# DOCUMENT SEGMENT
=== Begin Enclosure ===

November 10, 2013
Tark Musa spends almost every day behind the cash register at the New Image Market, at Bienville and Crozat streets. Mostly, he sees the same people: construction workers who drop in to buy cigarettes and plate lunches, children who grab nickel candy from jars in the front, housekeepers picking up bottles of juice and jelly doughnuts in small paper bags on their way to work.
But often, there are tourists. “They talk about a piano player,” said Musa, whose business would be indistinguishable from hundreds of other corner stores across New Orleans except for its history — it’s one of only three buildings remaining from when the neighborhood was known as Storyville.
Most of Storyville, the red-light district that existed along Basin Street near the French Quarter between 1897 and 1917, was torn down to make way for the Iberville public housing development before World War II. However, most of Iberville’s large brick buildings are now being demolished, allowing archaeologists and other scholars to take another look at Storyville’s history.
The district of bars and brothels took its name from Alderman Sidney Story, sponsor of an 1897 ordinance that limited prostitution to the area between North Robertson and Basin streets, and from Iberville to St. Louis streets.
Six buildings from the old district remained as recently as a few decades ago, said jazz historian Jack Stewart. The three that still stand are hardly architectural gems. The best-known structure, once run by high-profile madam Lulu White, had its second story lopped off after Hurricane Betsy in 1965. All three were remodeled many times before coming under the protection of the city’s Historic District Landmarks Commission in recent years.
Musa’s corner store was once Frank Early’s Saloon. His family bought the property in 1976, when Musa was about 11, so he has grown up there. Toward the back, his father demolished a wall that once divided the store from a laundry next door. On the river side of his cash register, a door to upstairs — for red-light customers or tenants — is now hidden behind a shelf laden with spices.
Musa remembers how a former night clerk often talked about spirits who visited the store after dark.
When tourists stop, they sometimes inquire about Tony Jackson, the influential piano “professor” who performed downstairs and wrote the song “Pretty Baby” in an upstairs apartment. But most often, tourists ask about Jelly Roll Morton, Storyville’s most famous piano player, known for jazz compositions, for a diamond he’d adhered onto one front tooth and for braggadocio — he often told people he had personally invented jazz.
Morton’s fame got him only so far. Although many African-American women worked in Storyville as madams and prostitutes, black men were not allowed in bordello parlors or rooms, except as laborers or musicians. “No matter how much his diamond sparkled, (Morton) still had to eat in the kitchen,” Louis Armstrong, who came up working on Storyville’s coal-delivery wagon, wrote in his autobiography.
But the district was interracial in many ways. Most notably, mixed crowds were common on what is now Crozat Street, in front of Early’s saloon, said Storyville historian Katy Coyle. “That street is a very important area for jazz,” she said. It featured a concentration of saloons and honky-tonks and was “a place of interracial community,” she said. There, black and white people could talk, eat, dance and make music together in a way that was impossible in some other sections of the city.

=== End Enclosure ===

# DATA PROVIDED
=== Begin Enclosure ===

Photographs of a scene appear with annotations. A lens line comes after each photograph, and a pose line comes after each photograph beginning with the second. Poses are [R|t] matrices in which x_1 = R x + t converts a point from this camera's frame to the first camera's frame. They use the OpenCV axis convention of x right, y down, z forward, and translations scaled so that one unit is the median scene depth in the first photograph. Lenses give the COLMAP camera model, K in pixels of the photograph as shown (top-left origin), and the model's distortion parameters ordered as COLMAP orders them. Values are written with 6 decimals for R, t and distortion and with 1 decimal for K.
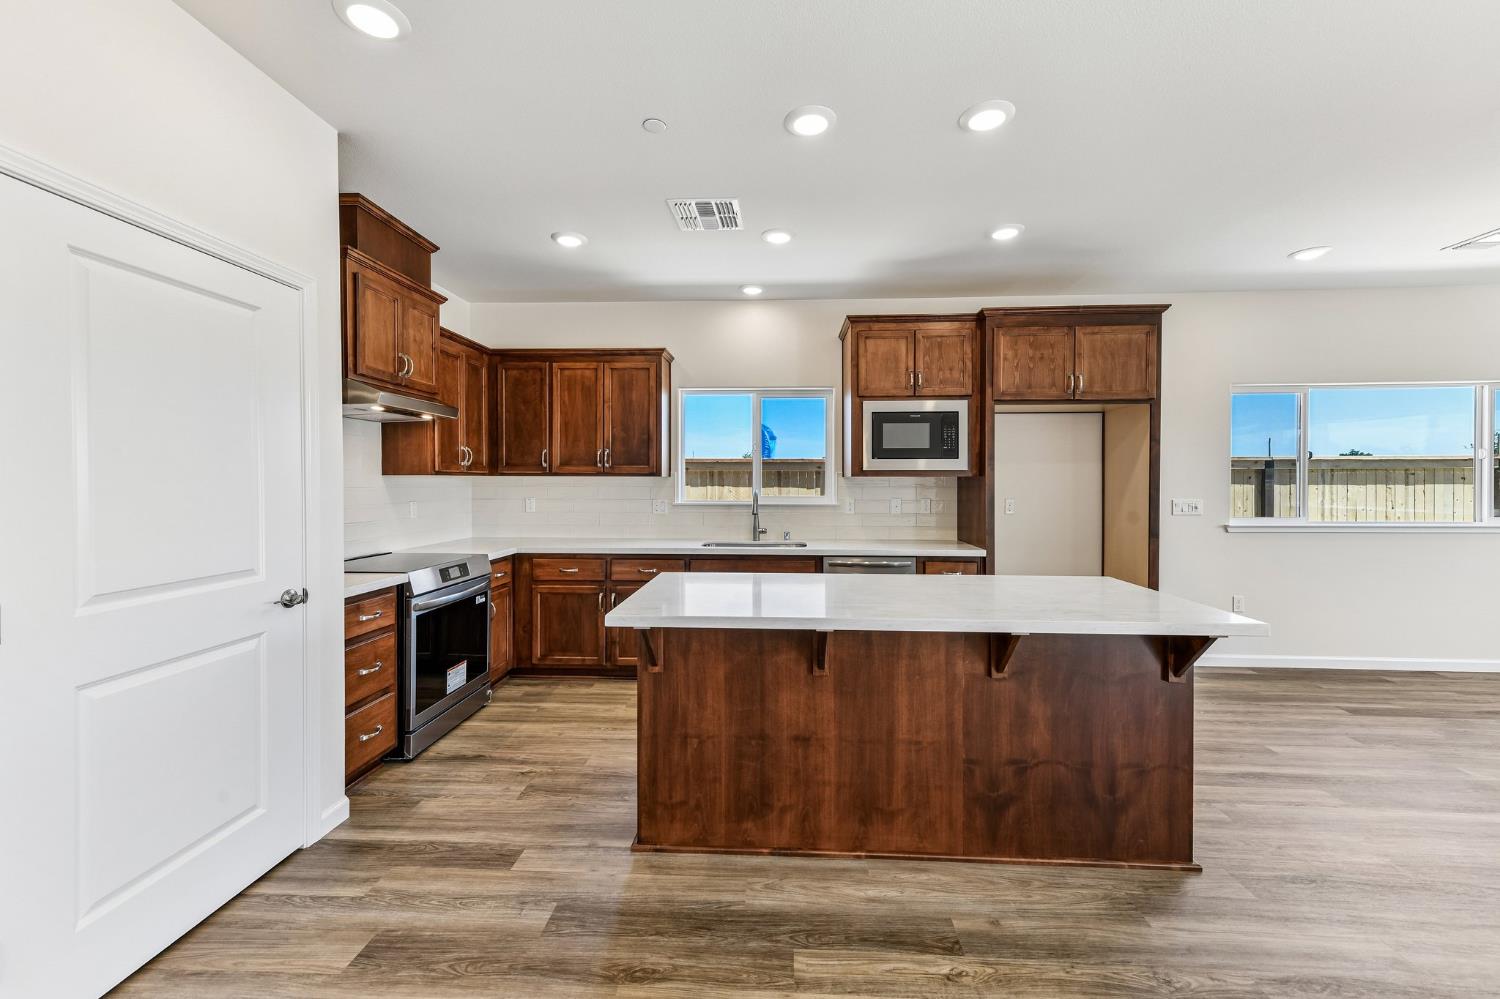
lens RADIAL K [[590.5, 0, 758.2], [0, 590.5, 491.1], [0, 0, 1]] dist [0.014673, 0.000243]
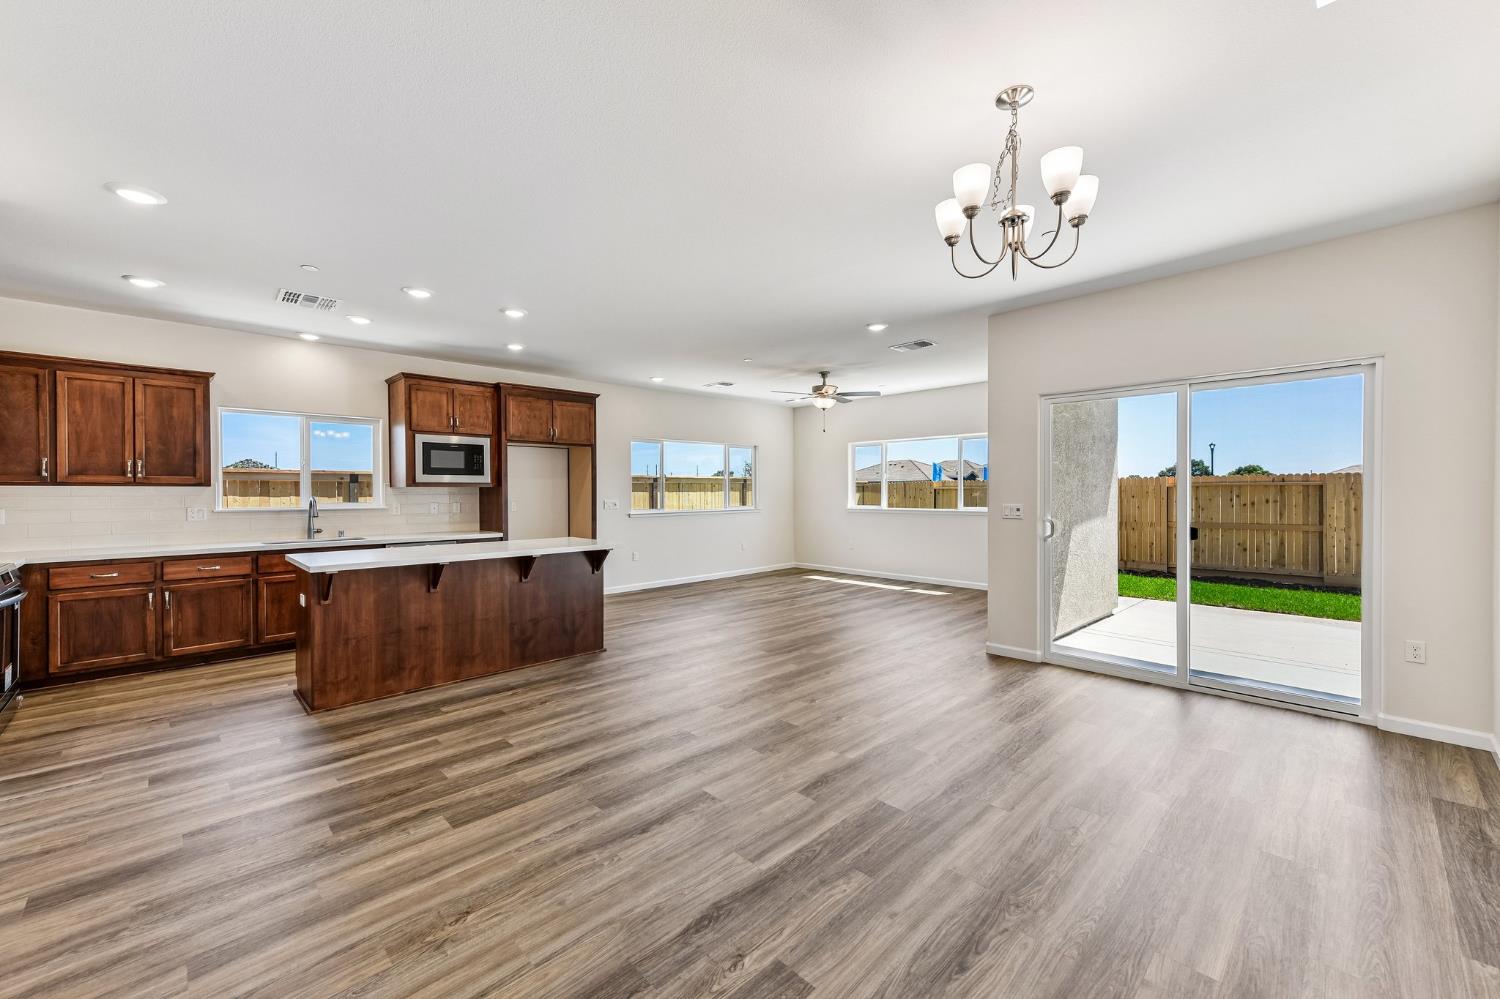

=== End Enclosure ===

Please reproduce the passage of the Storyville article starting at "But often, there" and ending at "St. Louis streets.". The material has no connection to the Storyville article.

# EXERCISE ANSWER
But often, there are tourists. “They talk about a piano player,” said Musa, whose business would be indistinguishable from hundreds of other corner stores across New Orleans except for its history — it’s one of only three buildings remaining from when the neighborhood was known as Storyville.
Most of Storyville, the red-light district that existed along Basin Street near the French Quarter between 1897 and 1917, was torn down to make way for the Iberville public housing development before World War II. However, most of Iberville’s large brick buildings are now being demolished, allowing archaeologists and other scholars to take another look at Storyville’s history.
The district of bars and brothels took its name from Alderman Sidney Story, sponsor of an 1897 ordinance that limited prostitution to the area between North Robertson and Basin streets, and from Iberville to St. Louis streets.